This result reaffirms that September had a strong reduction in NPS score. However, we also see that months 4, 5, and 7 have negative slopes that may warrant further research.

### Cleanup

Now that we are done with the case, let's clean up your local PostgreSQL database so that it is not polluted with the tables used in this case study:

In [None]:
cleanup()

## Conclusions (5 min)

In this case, you learned about the Net Promoter Score (NPS) metric and set up a local `PostgreSQL` database. You also learned how to write complex queries in SQL that could be run directly in the database. These queries used advanced features like nested `SELECT` statements and `CASE` statements which can be combined in intricate ways to get the results you need directly from your database.

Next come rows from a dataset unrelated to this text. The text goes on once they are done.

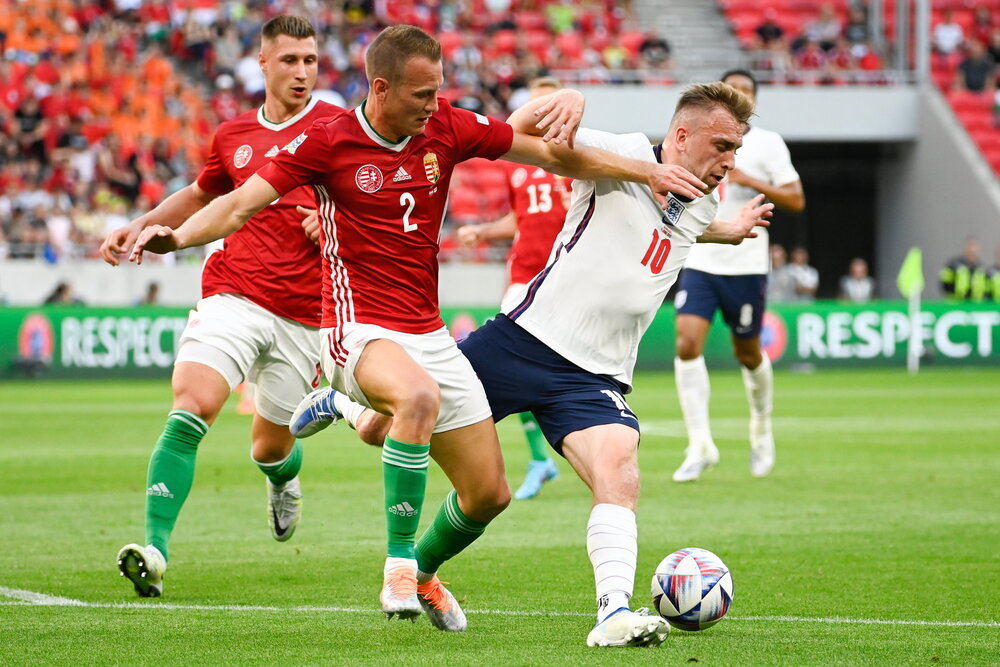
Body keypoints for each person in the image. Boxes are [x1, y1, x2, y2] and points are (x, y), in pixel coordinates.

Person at [128, 25, 707, 632]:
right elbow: (239, 203)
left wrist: (647, 173)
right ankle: (398, 569)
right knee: (417, 397)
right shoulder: (327, 142)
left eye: (438, 92)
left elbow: (549, 153)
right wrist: (177, 237)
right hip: (355, 324)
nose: (434, 105)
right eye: (422, 95)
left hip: (427, 331)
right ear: (381, 88)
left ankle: (426, 572)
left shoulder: (446, 126)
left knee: (489, 494)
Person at [292, 82, 770, 647]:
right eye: (722, 145)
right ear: (682, 135)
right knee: (382, 427)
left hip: (593, 376)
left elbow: (680, 230)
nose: (731, 161)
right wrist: (566, 98)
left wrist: (728, 230)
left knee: (620, 467)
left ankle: (611, 612)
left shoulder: (706, 201)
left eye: (737, 148)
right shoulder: (621, 156)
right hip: (523, 342)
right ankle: (342, 402)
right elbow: (514, 136)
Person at [100, 15, 345, 598]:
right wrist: (138, 225)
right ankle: (155, 550)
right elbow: (201, 194)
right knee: (193, 401)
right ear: (262, 63)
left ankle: (283, 481)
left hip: (305, 313)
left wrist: (335, 221)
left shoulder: (339, 128)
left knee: (270, 447)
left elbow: (377, 195)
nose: (302, 72)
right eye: (290, 60)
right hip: (233, 291)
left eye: (310, 61)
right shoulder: (234, 135)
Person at [671, 69, 805, 483]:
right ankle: (699, 444)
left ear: (754, 102)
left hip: (745, 264)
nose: (739, 96)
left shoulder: (766, 144)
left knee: (747, 353)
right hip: (701, 257)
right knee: (686, 343)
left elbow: (796, 199)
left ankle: (761, 429)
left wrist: (749, 179)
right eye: (733, 91)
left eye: (746, 92)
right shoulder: (702, 137)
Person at [455, 77, 571, 501]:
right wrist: (483, 232)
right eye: (535, 106)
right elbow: (521, 219)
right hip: (524, 276)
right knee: (513, 363)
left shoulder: (573, 160)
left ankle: (564, 446)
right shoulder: (517, 164)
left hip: (564, 278)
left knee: (562, 368)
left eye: (548, 105)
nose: (541, 114)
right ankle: (539, 458)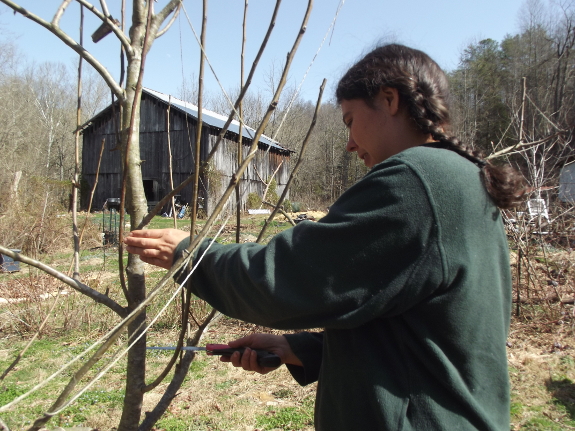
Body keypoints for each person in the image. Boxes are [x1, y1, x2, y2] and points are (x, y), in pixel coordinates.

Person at [125, 44, 524, 430]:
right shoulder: (460, 179)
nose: (349, 144)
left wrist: (190, 255)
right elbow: (421, 330)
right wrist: (301, 349)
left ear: (389, 99)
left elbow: (288, 279)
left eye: (350, 121)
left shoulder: (414, 184)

They also leveraged `PostgreSQL`-exclusive aggregate functions like `regr_slope` to do direct basic statistical analysis.

We found that there was a general increase in NPS over time; however, starting in September there was a significant downturn in average NPS score. It is likely that the product encountered some significant bugs or outages during this time and going forward we should check if anything was recorded by the startup's product team to confirm this.

## Takeaways (2 min)

Although SQL is often seen as "simple" and discarded in favor of new-age languages like Python, basic SQL building blocks, such as `SELECT`, `WHERE`, and `CASE` can be joined to build up sophisticated queries that are highly efficient in comparison to trying to do the same thing in Python. You can do all sorts of things directly in the database that you could originally only do on your local machine.